As if on cue, an appeals panel of the EPA ruled that Shell Oil cannot proceed with exploratory shallow-water drilling on vast tracts that it has leased from the Federal government in the Beauford and Chukchi Seas north of Alaska, claiming the exploratory drilling may violate the Clean Air Act - Shell did not consider the emissions of an ice breaker that may be required during these operations. According to reports, Shell spent $2.2 Billion on the leases and a total of nearly $4 Billion during the 5 years it has been planning to explore these regions. Shell may come back another year, but, no doubt, emboldened by these actions, EPA bureaucrats will create other imaginative regulatory obstacles.
Number of the Week: $4 Billion. This is the amount that Mr. Obama claims to be the tax subsidies extended to the oil and gas industry. It is not clear how the amount is calculated. By contrast, in an article referenced in last week’s TWTW, the Department of Energy announced it has given $21 Billion in (not tax) subsidies to the alternative energy industry in the form of loan guarantees. A report by the US Energy Information Administration estimated, in 2007, subsidies to Natural Gas and Petroleum Liquids were $2,2 Billion and to Renewables were $4.9 Billion. Since the stimulus bill of 2009, direct subsidies to alternative energy producers have increased dramatically by orders of magnitude, but for the US these subsidies are not centrally compiled as far as SEPP has been able to determine. (Unlike the US, many nations, such as Iran and Saudi Arabia, substantially subsidize gasoline.)

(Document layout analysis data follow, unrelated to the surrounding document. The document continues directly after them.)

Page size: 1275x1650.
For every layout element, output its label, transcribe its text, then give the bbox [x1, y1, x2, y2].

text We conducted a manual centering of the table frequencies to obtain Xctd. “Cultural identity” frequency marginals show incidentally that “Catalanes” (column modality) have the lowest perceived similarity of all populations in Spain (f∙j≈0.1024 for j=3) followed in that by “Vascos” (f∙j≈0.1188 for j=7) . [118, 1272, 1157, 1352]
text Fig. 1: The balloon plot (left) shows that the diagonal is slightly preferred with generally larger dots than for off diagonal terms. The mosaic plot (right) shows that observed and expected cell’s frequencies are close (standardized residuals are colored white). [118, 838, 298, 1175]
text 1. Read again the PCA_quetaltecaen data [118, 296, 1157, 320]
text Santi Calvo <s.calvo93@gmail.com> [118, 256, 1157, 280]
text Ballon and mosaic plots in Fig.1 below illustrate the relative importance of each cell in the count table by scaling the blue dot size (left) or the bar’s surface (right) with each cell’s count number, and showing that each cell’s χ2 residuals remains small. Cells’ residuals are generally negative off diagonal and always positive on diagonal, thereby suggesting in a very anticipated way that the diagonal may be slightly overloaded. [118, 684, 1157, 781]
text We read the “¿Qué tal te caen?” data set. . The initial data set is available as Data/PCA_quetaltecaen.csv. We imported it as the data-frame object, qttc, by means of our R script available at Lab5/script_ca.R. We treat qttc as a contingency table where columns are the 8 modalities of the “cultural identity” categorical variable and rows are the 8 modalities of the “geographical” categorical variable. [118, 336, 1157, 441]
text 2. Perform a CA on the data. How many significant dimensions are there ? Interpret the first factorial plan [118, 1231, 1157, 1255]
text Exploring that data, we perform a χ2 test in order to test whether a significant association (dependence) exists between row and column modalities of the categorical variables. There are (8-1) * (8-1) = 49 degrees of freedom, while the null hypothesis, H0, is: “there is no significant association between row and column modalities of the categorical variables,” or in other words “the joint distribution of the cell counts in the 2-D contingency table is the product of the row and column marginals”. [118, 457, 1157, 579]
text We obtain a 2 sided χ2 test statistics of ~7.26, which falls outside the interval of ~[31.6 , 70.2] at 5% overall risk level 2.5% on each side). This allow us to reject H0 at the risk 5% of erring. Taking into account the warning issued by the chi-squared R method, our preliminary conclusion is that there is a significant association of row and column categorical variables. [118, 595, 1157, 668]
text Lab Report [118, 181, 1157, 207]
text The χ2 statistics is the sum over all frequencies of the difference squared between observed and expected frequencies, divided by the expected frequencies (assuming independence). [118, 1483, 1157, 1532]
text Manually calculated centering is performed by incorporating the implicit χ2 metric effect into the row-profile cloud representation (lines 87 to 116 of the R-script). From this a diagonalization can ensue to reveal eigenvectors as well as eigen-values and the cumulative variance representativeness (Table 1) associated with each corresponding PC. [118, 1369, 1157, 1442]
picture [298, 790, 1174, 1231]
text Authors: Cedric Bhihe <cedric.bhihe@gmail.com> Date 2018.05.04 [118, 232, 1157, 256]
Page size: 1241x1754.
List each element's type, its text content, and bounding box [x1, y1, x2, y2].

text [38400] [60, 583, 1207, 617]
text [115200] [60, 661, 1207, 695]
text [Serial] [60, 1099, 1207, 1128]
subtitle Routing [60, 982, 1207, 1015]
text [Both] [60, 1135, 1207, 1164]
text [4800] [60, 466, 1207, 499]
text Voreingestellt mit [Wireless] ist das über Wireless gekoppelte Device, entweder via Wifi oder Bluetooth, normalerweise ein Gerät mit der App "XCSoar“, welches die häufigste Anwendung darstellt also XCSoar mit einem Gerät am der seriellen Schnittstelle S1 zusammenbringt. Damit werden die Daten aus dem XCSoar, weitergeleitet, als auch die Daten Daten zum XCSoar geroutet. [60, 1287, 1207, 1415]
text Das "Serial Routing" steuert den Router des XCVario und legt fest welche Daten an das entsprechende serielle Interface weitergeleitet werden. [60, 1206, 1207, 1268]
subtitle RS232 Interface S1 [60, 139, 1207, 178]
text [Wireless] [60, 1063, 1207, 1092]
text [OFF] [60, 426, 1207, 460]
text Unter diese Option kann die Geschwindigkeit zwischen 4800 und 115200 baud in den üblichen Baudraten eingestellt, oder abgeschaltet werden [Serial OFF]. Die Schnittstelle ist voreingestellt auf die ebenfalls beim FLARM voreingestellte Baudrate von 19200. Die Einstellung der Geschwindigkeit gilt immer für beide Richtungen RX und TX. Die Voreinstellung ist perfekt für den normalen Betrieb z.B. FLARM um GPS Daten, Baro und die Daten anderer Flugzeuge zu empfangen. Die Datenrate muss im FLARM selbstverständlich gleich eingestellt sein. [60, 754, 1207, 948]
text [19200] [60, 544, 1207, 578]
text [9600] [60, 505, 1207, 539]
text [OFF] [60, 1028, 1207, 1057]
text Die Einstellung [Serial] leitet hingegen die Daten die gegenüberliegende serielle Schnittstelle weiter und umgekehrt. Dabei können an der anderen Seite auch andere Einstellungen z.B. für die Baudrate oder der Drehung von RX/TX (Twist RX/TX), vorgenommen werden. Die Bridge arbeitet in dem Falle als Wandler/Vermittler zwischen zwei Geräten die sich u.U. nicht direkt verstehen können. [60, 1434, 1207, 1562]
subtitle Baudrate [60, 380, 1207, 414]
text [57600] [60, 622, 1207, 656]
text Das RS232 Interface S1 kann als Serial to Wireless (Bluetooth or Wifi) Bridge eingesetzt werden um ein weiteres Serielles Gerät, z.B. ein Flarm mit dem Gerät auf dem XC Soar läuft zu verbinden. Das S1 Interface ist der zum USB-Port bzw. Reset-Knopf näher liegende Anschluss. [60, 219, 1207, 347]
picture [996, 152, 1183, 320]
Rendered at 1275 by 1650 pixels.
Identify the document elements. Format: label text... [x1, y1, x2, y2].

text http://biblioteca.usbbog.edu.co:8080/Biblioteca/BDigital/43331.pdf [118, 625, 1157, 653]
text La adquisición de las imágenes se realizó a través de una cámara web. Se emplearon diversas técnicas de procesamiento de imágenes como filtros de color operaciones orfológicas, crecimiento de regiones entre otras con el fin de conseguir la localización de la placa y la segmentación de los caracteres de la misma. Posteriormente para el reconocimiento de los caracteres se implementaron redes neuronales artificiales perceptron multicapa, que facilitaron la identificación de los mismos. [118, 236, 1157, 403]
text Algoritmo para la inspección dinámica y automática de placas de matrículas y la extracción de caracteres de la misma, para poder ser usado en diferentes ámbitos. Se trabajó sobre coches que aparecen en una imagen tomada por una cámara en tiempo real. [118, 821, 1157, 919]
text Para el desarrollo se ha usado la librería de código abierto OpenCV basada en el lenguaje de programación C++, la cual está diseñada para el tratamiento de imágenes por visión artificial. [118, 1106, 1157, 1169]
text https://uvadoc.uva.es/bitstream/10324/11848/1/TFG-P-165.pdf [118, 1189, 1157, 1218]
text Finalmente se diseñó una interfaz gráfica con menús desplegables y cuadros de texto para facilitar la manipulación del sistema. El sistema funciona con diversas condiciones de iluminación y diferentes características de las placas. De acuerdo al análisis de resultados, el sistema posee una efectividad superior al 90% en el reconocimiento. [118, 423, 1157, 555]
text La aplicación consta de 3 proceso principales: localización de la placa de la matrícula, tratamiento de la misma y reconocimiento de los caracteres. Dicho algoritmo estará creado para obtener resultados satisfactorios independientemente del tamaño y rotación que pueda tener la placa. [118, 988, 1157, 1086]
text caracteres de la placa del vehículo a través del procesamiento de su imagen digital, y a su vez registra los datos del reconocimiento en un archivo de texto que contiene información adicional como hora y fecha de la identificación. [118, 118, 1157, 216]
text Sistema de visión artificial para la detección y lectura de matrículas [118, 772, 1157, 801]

The tax subsidies, “loopholes,” to oil and gas companies are largely in three categories: 1) oil depletion allowance, 2) expensing indirect drilling costs, and 3) a tax credit for taxes paid to foreign nations during foreign operations (foreign tax credit). The first category is a favorite among independent producers (and similar depletion allowances are available for all mineral extraction, timber, etc.). The independent producers can pass the depletion on to individual investors. Since the mid-1970s, the allowance has not been permitted for integrated oil companies. The smaller producers will bitterly fight for this “loophole” and the larger producers will be blamed.
The second category permits writing off indirect drilling costs in the year incurred rather than capitalizing them and writing them off over several years. Closing this “loophole” would only change timing of taking the expense, not total amounts of the so-called tax subsidy. The third category is available for all international companies. Closing this “loophole” would discriminate against oil and gas companies in favor of other international companies such as General Electric.